### RECORDS PROVIDED
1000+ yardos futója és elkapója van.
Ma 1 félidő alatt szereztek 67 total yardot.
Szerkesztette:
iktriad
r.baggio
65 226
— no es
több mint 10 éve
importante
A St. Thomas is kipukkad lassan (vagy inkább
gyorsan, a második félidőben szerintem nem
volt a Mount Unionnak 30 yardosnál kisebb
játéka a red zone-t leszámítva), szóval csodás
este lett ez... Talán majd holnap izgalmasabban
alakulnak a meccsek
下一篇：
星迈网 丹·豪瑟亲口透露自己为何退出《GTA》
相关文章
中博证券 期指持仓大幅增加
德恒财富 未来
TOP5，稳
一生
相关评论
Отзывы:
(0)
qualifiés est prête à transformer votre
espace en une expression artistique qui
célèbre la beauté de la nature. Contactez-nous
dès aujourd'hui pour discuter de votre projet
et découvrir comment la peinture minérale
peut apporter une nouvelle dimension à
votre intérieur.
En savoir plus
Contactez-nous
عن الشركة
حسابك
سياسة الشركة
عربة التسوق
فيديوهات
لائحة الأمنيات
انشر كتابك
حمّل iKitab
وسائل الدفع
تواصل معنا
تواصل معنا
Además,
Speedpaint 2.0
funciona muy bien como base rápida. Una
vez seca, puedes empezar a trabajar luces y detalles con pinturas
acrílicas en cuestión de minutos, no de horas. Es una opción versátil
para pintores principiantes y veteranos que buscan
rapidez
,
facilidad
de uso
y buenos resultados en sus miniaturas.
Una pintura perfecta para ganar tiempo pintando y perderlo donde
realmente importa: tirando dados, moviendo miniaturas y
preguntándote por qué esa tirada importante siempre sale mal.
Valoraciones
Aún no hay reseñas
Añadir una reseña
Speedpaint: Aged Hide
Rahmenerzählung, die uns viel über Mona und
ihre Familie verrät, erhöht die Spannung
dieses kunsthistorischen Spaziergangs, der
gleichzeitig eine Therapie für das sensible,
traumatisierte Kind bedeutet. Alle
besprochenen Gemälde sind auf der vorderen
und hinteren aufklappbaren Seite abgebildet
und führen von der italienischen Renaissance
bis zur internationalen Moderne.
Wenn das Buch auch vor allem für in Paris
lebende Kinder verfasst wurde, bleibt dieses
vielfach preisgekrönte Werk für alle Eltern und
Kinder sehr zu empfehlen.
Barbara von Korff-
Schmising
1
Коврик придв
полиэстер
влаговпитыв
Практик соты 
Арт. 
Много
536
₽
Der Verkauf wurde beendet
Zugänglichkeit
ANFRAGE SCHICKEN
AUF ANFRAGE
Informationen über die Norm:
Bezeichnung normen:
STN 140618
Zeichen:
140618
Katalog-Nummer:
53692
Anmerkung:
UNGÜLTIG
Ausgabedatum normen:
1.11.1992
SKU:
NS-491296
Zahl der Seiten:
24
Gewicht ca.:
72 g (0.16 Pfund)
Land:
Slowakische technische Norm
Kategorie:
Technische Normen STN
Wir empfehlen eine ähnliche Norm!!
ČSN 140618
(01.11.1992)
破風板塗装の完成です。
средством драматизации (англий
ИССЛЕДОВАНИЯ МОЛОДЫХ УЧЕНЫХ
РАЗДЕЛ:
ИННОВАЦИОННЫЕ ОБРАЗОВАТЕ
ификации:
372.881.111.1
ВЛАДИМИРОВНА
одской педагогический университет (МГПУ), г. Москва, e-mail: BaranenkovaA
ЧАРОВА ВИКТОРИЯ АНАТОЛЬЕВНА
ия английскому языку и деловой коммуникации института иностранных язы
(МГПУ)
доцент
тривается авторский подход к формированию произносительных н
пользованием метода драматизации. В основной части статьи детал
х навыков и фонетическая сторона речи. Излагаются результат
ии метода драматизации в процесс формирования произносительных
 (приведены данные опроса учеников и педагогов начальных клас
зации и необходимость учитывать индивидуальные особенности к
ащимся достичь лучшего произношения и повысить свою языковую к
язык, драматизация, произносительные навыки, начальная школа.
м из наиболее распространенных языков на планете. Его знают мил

### EXERCISE DETAILS
Going down the listing above, begin printing at the line with "Kinder sehr zu empfehlen." and finish with the line with "ЧАРОВА ВИКТОРИЯ АНАТОЛЬЕВНА", exactly as they appear.

### ANSWER AREA
Kinder sehr zu empfehlen.
Barbara von Korff-
Schmising
1
Коврик придв
полиэстер
влаговпитыв
Практик соты 
Арт. 
Много
536
₽
Der Verkauf wurde beendet
Zugänglichkeit
ANFRAGE SCHICKEN
AUF ANFRAGE
Informationen über die Norm:
Bezeichnung normen:
STN 140618
Zeichen:
140618
Katalog-Nummer:
53692
Anmerkung:
UNGÜLTIG
Ausgabedatum normen:
1.11.1992
SKU:
NS-491296
Zahl der Seiten:
24
Gewicht ca.:
72 g (0.16 Pfund)
Land:
Slowakische technische Norm
Kategorie:
Technische Normen STN
Wir empfehlen eine ähnliche Norm!!
ČSN 140618
(01.11.1992)
破風板塗装の完成です。
средством драматизации (англий
ИССЛЕДОВАНИЯ МОЛОДЫХ УЧЕНЫХ
РАЗДЕЛ:
ИННОВАЦИОННЫЕ ОБРАЗОВАТЕ
ификации:
372.881.111.1
ВЛАДИМИРОВНА
одской педагогический университет (МГПУ), г. Москва, e-mail: BaranenkovaA
ЧАРОВА ВИКТОРИЯ АНАТОЛЬЕВНА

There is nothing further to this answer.